After the NFL struck a blow against its players kneeling for the national anthem last week, The Indianapolis Star ran an op-ed declaring that the league now “enslaves black players and fans.” Golden State Warriors head coach Steve Kerr’s reaction was, "I think it's just typical of the NFL… It's idiotic... I'm proud to be in a league that understands patriotism in America is about free speech, about peacefully protesting.”
The “enslavement” that Justin Mack (who’s black) refers to in his Star piece is the NFL’s new plan to fine teams when their players take a knee during the national anthem, as former 49ers quarterback Colin Kaepernick and some others did over the past two seasons. How the new policy will also enslave football fans, he didn't explain. The NFL’s decided that players can choose to remain off the field until the singing’s over, meaning nobody's being forced to “do” anything. Mack knows this, but he still decided to conclude his piece with this turgid prose: “Being forced to stand, or forced to do anything at all, makes this the land of the partially free and the home of the enslaved.”
Kerr’s NBA that values free speech so much requires players, who must be on the court when the anthem’s played, “to stand and line up in a dignified posture... during the playing of the national anthem.” The last NBA player to sit for the national anthem was former Denver Nuggets shooting guard Mahmoud Abdul-Rauf (formerly Chris Jackson) during the 1995-96 season, and the league fined him $32,000 and suspended him for a game.
The NBA forces its players to stand, yet Steve Kerr's diatribe won him praise as a free speech defender. Mack’s claim that for people at work “to be forced to do anything at all” is tantamount to slavery suggests he’d only be satisfied in a world where everyone, like Herman Melville's “Bartleby The Scrivener,” is free to say “I'd prefer not to” when the boss tells them the meeting’s in 10 minutes.
Matt Johnson recently wrote a piece for Splice Today criticizing the NFL crackdown that’s coherent, though I'd submit it's off the money on some crucial points. Johnson claims “the NFL decided free expression isn’t worth all the trouble,” and calls the league's decision a “mistake” and “cynical.” But very few businesses, including pro football, care much about their employees’ right to express political opinions at the workplace, especially when they’re broadcast to millions and the American flag’s involved. Businesses exist to make a profit, not to promote individual liberty. That's why Domino’s Pizza won't let its drivers deliver pizza wearing a MAGA hat. If, however, one did come to Steve Kerr’s house wearing the red cap, you’d have to wonder how concerned the coach would be about that person’s right to free expression.

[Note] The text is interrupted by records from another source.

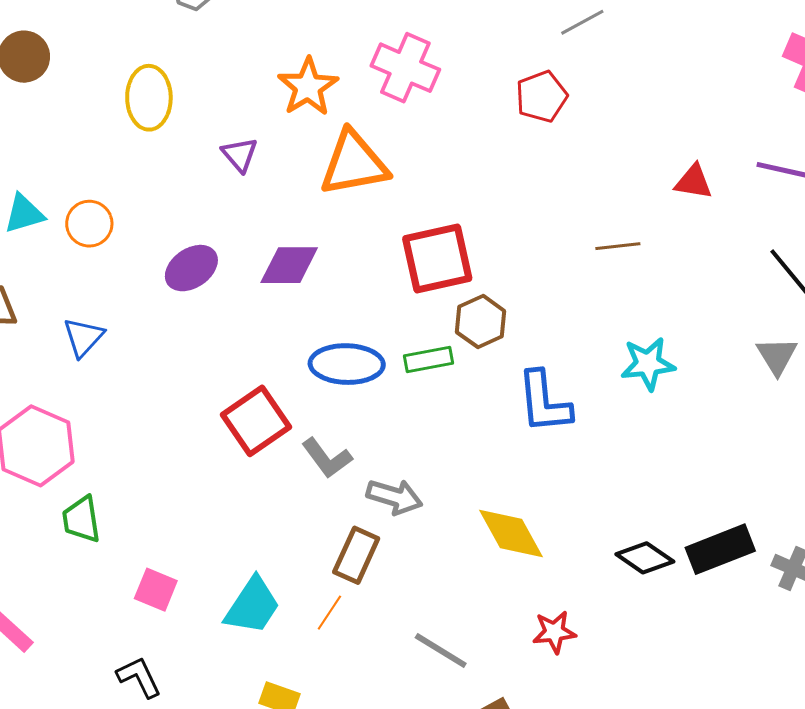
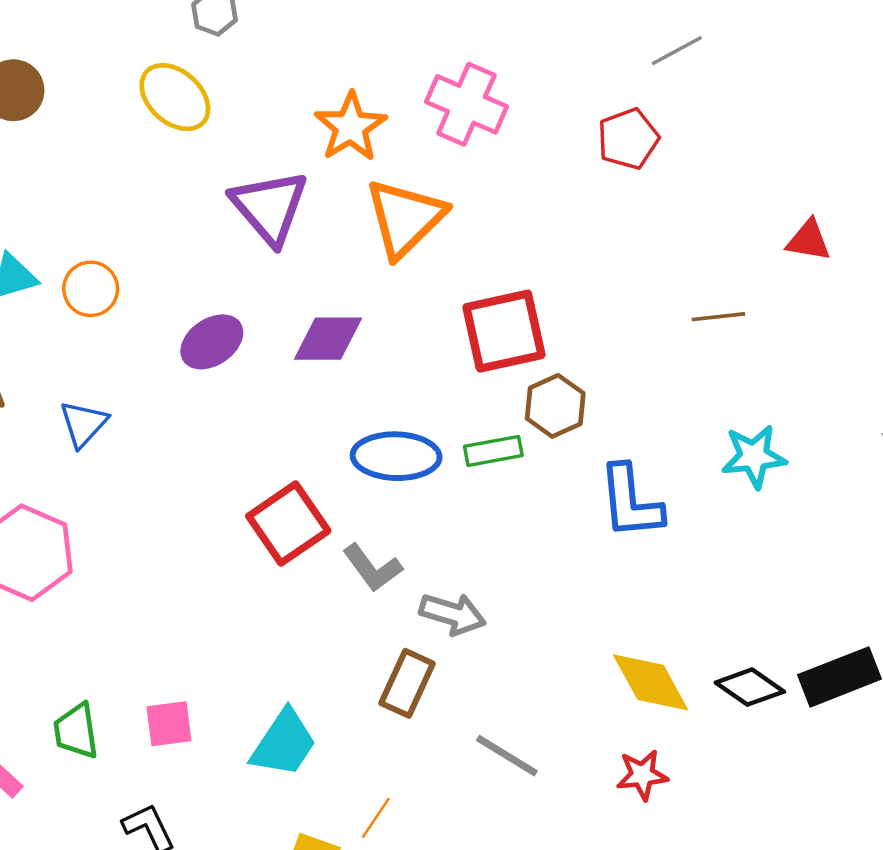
yellow ellipse: (149, 98) -> (175, 97), moved, turned -48
purple triangle: (240, 155) -> (270, 207), size x1.8
orange triangle: (354, 163) -> (405, 218), turned -34
green trapezoid: (81, 519) -> (76, 731), moved
yellow diamond: (511, 533) -> (651, 682), moved
pink square: (156, 590) -> (169, 724), turned -30
orange line: (329, 613) -> (376, 818), moved
gray line: (441, 650) -> (507, 756), moved

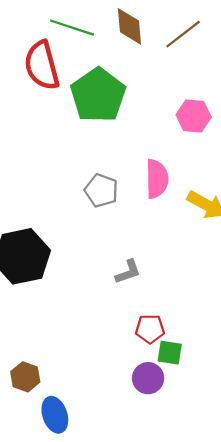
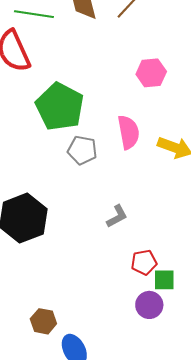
green pentagon: (98, 95) -> (60, 107), moved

It’s too early to tell whether or not the new rule is a mistake, because it’s a business decision, not a moral one. Maybe the NFL should’ve done nothing, as fewer and fewer players took a knee last season. There are some indications that this new policy might produce a backlash among the players, but the NFL was concerned that Trump would pounce again as soon as the next player took a knee, so it chose to act preemptively. That's the reality the league's front office faces, not one in which they're acting as a force for good in battling the president's bigoted leanings.
A firm protecting its brand isn't “cynical”—it’s self-preservation. It doesn't take that many incidents to lead to the condemnation of an entire league, as former NBA commissioner David Stern discovered after Indiana Pacers forward Ron Artest brawled with Detroit Piston fans in the 2004-5 season. NBA ratings declined, just as the NFL’s have for the past two seasons, and Stern was forced to take decisive action to rescue the NBA brand.
Colin Kaepernick made a strategic error by involving the flag in his protest. On his website, it says the quarterback “never realized that last year’s protest of the national anthem would blossom into a national issue.” If this is true, it demonstrates a shocking degree of naïveté on his part regarding the dynamics of political protest. There's a chance that, now that players can't take a knee in protest, they’ll find more effective ways to highlight police brutality against black people. The players, who all have a large presence on social media and millions of dollars at their disposal, certainly have the resources to raise awareness if they're willing to put the effort in. Kneeling for the national anthem isn’t the way to make anything happen.